Short-answer chart tasks:
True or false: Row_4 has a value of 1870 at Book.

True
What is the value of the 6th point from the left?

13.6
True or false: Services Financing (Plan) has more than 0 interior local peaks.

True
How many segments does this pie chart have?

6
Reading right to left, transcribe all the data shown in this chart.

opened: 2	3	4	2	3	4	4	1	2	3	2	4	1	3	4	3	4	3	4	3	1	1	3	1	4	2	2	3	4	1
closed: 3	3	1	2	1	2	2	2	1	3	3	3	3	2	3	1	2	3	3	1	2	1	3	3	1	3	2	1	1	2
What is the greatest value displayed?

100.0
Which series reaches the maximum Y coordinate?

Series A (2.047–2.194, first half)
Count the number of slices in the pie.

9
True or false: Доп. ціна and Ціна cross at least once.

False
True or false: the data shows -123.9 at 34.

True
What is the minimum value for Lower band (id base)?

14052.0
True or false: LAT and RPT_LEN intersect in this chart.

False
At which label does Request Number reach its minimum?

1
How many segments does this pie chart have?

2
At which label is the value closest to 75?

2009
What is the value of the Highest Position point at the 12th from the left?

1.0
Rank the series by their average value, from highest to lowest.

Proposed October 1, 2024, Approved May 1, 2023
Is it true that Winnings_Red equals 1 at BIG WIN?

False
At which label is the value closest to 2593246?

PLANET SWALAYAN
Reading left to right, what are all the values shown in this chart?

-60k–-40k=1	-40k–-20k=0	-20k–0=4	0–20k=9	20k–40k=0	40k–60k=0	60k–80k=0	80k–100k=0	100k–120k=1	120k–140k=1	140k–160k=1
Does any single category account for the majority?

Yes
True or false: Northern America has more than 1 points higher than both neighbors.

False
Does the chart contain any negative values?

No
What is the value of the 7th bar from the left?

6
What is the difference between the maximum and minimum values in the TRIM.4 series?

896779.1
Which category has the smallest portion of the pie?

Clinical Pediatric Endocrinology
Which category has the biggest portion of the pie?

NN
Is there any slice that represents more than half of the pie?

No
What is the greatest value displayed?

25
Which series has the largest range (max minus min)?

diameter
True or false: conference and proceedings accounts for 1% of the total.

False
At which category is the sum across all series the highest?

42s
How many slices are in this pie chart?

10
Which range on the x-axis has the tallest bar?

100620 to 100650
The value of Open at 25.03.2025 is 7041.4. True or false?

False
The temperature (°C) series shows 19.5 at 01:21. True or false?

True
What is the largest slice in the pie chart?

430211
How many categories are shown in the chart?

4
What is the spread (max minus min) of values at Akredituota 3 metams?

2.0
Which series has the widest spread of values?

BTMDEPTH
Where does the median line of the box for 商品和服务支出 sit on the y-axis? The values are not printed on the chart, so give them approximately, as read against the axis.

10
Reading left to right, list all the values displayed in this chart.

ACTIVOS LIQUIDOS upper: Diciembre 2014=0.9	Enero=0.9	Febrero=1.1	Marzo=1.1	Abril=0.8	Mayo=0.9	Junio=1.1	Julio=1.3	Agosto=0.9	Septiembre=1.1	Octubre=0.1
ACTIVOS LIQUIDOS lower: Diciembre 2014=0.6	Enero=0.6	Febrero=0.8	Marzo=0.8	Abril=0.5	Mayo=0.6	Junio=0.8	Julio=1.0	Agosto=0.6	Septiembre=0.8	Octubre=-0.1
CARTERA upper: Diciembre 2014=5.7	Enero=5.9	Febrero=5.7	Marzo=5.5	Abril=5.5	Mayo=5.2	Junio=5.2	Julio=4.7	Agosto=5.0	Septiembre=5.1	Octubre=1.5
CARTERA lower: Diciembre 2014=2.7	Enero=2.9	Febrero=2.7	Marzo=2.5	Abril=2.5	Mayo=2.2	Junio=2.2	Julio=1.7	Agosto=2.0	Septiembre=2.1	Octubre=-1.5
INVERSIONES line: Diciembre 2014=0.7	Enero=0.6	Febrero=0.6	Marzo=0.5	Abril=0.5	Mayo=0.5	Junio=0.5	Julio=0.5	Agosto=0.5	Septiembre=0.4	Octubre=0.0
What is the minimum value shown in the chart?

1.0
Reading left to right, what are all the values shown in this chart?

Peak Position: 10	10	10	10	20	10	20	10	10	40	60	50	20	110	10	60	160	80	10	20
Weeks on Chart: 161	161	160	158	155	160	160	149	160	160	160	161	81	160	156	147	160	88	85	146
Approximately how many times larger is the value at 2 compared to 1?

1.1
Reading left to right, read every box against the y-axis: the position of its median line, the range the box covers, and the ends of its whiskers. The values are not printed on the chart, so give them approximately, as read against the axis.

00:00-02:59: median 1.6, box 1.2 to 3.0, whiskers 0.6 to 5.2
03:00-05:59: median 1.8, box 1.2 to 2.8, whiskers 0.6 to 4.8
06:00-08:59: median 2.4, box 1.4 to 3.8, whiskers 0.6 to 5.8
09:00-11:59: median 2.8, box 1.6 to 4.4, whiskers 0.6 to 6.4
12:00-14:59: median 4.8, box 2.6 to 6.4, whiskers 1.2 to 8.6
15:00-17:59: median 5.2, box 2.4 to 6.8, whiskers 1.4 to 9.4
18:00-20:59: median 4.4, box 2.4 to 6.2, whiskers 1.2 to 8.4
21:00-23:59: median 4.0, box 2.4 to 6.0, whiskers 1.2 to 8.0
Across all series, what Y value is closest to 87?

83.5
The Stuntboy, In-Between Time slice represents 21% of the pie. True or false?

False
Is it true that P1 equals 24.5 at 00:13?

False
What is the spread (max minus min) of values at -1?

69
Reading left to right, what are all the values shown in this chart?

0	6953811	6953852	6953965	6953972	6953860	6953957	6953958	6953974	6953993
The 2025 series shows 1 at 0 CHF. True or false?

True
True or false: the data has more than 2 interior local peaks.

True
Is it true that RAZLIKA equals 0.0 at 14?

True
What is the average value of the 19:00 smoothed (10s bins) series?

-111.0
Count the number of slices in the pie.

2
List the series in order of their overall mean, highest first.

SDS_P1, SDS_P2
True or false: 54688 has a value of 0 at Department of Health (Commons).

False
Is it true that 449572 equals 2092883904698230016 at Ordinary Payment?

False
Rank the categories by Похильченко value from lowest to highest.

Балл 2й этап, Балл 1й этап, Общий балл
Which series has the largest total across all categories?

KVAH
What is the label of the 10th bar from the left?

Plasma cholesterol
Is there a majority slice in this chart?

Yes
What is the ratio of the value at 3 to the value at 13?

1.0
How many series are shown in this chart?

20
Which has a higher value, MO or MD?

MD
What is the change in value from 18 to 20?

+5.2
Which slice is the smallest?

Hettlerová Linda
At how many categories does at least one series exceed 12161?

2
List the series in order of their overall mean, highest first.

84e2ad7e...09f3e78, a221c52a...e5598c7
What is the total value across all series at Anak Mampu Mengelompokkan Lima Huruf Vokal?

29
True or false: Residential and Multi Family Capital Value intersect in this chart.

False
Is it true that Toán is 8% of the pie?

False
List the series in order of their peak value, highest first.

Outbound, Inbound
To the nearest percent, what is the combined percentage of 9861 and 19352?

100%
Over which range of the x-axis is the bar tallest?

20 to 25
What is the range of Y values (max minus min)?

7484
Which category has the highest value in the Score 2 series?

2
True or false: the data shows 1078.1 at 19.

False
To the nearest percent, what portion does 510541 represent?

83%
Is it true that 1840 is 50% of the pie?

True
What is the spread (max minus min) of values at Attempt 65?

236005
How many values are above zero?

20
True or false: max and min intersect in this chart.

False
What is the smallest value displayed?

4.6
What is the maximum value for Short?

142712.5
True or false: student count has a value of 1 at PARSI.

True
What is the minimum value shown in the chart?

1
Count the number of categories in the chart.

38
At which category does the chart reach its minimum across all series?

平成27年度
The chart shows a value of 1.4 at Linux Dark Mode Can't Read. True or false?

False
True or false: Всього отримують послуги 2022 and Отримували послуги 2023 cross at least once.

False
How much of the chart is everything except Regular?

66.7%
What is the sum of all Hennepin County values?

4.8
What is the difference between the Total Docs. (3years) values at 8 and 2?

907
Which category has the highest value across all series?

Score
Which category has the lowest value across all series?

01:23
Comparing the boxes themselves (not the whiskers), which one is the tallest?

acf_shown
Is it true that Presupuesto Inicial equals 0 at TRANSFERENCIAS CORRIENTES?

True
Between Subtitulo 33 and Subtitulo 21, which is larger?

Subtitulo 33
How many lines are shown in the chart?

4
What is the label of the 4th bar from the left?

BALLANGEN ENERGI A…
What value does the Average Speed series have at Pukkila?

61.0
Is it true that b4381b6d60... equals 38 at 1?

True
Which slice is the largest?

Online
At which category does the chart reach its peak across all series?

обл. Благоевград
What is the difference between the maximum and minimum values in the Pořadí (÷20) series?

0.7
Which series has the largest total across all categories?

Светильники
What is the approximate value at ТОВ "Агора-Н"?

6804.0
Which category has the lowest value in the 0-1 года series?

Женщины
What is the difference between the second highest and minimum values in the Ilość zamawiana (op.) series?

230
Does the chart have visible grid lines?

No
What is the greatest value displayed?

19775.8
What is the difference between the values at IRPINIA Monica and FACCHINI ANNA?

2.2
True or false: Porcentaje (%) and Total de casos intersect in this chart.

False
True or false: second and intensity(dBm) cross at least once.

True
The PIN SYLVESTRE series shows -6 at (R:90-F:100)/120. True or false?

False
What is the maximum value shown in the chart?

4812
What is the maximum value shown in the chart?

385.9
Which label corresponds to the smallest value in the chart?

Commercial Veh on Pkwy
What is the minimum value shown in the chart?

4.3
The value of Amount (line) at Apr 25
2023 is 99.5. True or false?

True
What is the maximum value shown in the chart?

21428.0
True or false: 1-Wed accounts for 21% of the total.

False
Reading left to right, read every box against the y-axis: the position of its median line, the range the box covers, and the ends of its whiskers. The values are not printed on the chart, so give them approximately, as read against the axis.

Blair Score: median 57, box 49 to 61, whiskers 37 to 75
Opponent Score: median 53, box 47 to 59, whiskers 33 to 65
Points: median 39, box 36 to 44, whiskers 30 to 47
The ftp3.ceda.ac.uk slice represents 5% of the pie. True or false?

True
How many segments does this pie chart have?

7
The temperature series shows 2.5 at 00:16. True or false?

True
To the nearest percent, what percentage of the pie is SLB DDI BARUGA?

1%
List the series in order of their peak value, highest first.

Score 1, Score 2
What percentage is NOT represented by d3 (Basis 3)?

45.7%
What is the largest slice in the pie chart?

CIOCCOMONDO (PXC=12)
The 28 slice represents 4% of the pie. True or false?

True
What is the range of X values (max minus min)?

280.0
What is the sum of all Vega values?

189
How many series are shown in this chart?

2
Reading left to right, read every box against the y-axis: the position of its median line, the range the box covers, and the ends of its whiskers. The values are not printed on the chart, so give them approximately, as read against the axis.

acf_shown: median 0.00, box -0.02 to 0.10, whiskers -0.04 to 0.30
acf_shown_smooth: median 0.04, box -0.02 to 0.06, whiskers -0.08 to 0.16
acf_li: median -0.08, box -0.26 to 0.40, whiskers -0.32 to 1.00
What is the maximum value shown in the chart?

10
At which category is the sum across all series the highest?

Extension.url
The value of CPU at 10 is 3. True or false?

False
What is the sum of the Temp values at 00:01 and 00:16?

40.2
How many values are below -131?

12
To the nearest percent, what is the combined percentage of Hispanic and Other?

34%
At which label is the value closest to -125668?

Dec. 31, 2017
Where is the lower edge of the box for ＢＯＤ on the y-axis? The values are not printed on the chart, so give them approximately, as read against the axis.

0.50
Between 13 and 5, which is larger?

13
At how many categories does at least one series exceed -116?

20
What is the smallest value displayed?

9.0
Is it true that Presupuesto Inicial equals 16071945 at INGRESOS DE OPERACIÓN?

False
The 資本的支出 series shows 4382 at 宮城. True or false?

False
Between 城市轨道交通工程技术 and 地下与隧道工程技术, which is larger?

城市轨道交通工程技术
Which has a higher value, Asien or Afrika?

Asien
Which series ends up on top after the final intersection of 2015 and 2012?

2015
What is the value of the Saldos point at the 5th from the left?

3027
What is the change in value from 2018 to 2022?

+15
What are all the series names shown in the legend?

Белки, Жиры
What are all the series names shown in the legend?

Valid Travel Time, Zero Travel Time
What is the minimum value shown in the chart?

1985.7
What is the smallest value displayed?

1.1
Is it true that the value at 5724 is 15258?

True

▶ What you should do:
Starting with the line containing "Valid Travel Time, Zero Travel Time" and continuing through the end of the listing, rewrite those lines with "minimum" swapped for "lowest" and everything else left as it is.

▶ Task solution:
Valid Travel Time, Zero Travel Time
What is the lowest value shown in the chart?

1985.7
What is the smallest value displayed?

1.1
Is it true that the value at 5724 is 15258?

True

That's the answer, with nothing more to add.